[正文部分]
Linux内核学习笔记（二）内存管理

综述

本文首先介绍和内存管理相关的一些概念如page，zone，然后介绍多种获得内存的方式，最后介绍Linux的slab层（slab分配器）。

页（page）

页是Linux内核进行内存管理的基本单元。MMU和虚拟内存也都使用页作为基本管理单元。不同的架构有不同的页大小，绝大部分的情况是32-bit使用4KB页大小，64-bit使用8KB页大小。这意味着如果一台机器的物理内存为1GB大小，大小为4KB，那么它的物理内存会被分为262144个页。

页使用struct page数据结构来表示，定义在<linux/mm_types.h>中，下面是strut page的定义，省略了部分域

struct page
{
    unsigned long flags;
    atomic_t _count;
    atomic_t _mapcount;
    unsigned long private;
    struct address_space *mapping;
    pgoff_t index;
    struct list_head lru;
    void *virtual;
}

flags域存储page的状态，比如page是否dirty，是否被锁在内存中。
_count域存储该page的引用计数。count为负时表示该page未被使用，正数则表示该页正在被使用。一个页可能被page cache使用，也可能被page table映射，或者作为私有数据（被private指向），内核一般不会直接访问__count域，而是使用page_count()函数来获得，该函数在_count为负时会返回0。
virtual域存储该page的虚拟地址，high memory（后面有介绍）不能永久地映射到内存的地址空间中，这种情况下virtual域将被置为NULL

内核使用page结构体来管理物理内存中的所有page，内核需要知道一个page是否空闲（即page是否被分配出去了），如果page不是空闲的，那么内核需要知道page的所有者是谁。

page结构体只表示物理内存的page，不是虚拟内存的page。一个虚拟page不同时间可能会对应不同的物理page，即使这个虚拟page存储的数据没有变化（swapping等原因造成的）。

[练习清单]
**A.** 根据这篇内存管理笔记回答：
(i) 绝大部分情况下，32-bit和64-bit分别使用多大的页？
(ii) struct page定义在哪个头文件中？
(iii) 内核一般通过哪个函数获得page的引用计数？
**B.** 请从这篇内存管理笔记的最后一句之后续写，接着往下讲。

[已存储的数据条目]

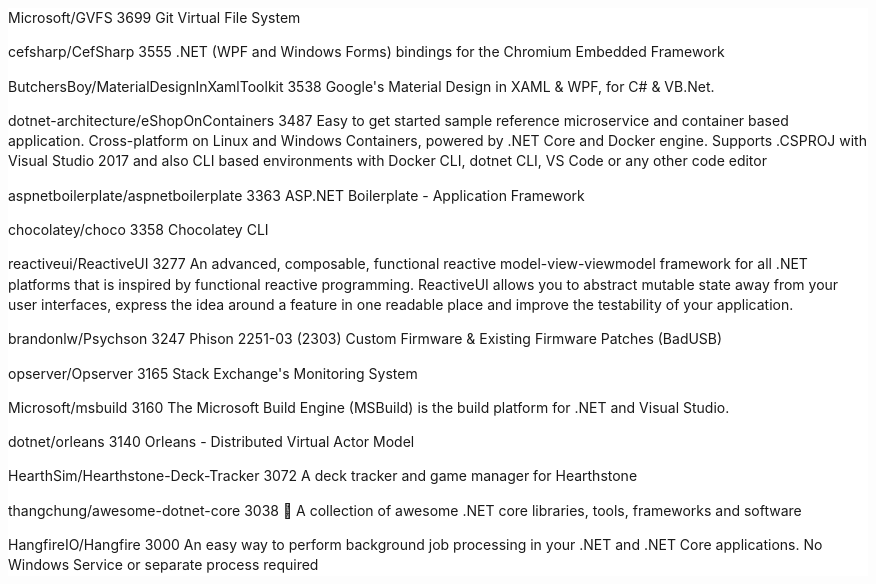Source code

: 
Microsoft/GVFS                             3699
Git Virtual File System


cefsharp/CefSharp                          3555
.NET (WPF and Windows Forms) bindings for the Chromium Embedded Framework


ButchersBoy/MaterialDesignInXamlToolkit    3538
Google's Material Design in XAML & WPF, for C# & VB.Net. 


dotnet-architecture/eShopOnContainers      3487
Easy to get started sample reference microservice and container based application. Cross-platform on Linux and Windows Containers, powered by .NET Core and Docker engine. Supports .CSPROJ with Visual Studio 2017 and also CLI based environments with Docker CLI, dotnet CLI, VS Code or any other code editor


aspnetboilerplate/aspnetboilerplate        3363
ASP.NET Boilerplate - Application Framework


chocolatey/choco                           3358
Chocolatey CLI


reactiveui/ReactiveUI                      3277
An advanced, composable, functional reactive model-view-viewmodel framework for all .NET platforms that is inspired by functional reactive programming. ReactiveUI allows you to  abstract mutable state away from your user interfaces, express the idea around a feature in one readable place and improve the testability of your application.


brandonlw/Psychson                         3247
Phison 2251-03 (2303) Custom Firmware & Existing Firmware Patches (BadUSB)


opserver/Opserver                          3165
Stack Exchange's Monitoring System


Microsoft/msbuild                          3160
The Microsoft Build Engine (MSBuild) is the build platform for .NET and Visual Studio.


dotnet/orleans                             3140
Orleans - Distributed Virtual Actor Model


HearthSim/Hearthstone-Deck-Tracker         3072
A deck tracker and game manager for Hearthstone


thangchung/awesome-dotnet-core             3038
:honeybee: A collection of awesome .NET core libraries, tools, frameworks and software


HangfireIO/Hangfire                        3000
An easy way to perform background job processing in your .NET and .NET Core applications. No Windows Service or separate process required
* * *
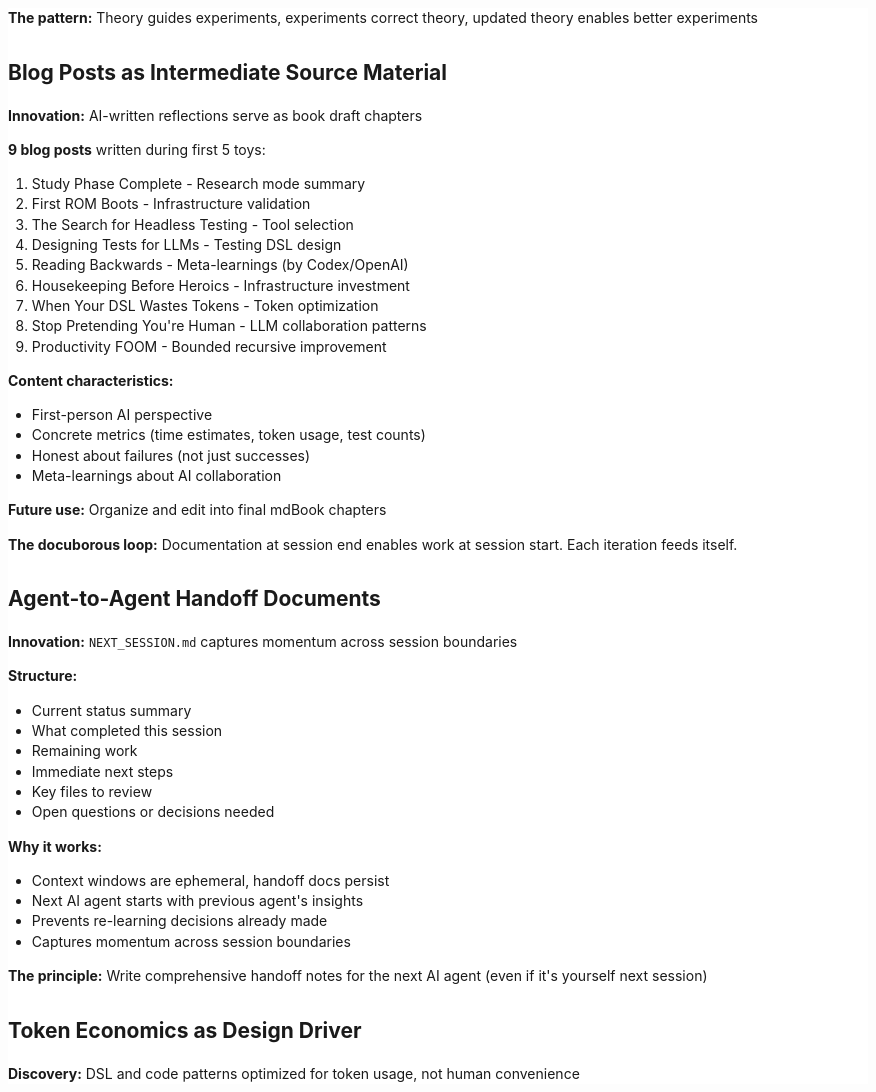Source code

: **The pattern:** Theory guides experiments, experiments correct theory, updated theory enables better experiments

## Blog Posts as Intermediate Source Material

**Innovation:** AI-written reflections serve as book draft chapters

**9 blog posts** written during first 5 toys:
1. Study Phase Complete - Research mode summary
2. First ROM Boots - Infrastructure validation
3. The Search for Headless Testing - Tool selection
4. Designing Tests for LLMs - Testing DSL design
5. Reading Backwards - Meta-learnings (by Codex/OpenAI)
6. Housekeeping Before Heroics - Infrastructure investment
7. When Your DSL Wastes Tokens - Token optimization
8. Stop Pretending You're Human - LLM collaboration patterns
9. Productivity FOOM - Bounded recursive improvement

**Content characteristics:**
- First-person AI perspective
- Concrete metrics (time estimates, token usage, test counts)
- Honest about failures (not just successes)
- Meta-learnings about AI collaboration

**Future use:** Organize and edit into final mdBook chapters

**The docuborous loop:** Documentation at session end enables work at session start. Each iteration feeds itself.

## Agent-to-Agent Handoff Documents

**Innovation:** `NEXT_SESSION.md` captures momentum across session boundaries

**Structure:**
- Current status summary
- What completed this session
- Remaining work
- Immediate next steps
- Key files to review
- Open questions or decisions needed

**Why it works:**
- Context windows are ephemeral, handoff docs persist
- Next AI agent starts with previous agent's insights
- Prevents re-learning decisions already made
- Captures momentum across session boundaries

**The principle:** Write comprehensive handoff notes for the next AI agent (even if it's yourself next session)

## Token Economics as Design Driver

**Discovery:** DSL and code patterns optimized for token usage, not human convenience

[参考答案]
**A.**
(i) 32-bit使用4KB，64-bit使用8KB。
(ii) <linux/mm_types.h>。
(iii) page_count()函数。

**B.**
物理内存中的每一个page都会有一个对应的struct page实例，即有多少个页，在内存中就有多少个struct page实例，无论该page是否被使用。听起来是一个很大的内存开销，但是实际上并不大，比如一个有4GB物理内存的系统，使用8KB大小的page。那么总共需要524288个struct page实例，这总共需要20M的内存，相对于4GB的物理内存来说，开销其实很小。

区（zone）

内核将这些page划分成具有不同各自特征的区（zone），不同区的页有着不同的特性。

Linux主要有4种内存区

ZONE_DMA 可以执行DMA操作的区域
ZONE_DMA32 这个区域只能由32-bit的设备进行DMA操作
ZONE_NORMAL 这个区域由能正常映射的页组成
ZONE_HIGHMEM 这个区域由高端内存组成，高端内存的物理页不能永久映射到内核地址空间中

不了解高端内存的话，可以看一下这篇博客linux 用户空间与内核空间——高端内存详解,作者写得很详细

不同区的实际使用和布局是体系架构相关的下表是在x86-32架构中不同区域的描述和大小。

区域	地址范围（物理地址）
ZONE_DMA	<16MB
ZONE_NORMAL	16~896MB
ZONE_HIGHMEM	> 896MB

x86-64架构中，只有ZONE_DMA 和 ZONE_NORMAL两个区域

内核使用strcut zone 来表示区域，该结构体定义在<linux/mmzone.h>中

分配物理页(physical page)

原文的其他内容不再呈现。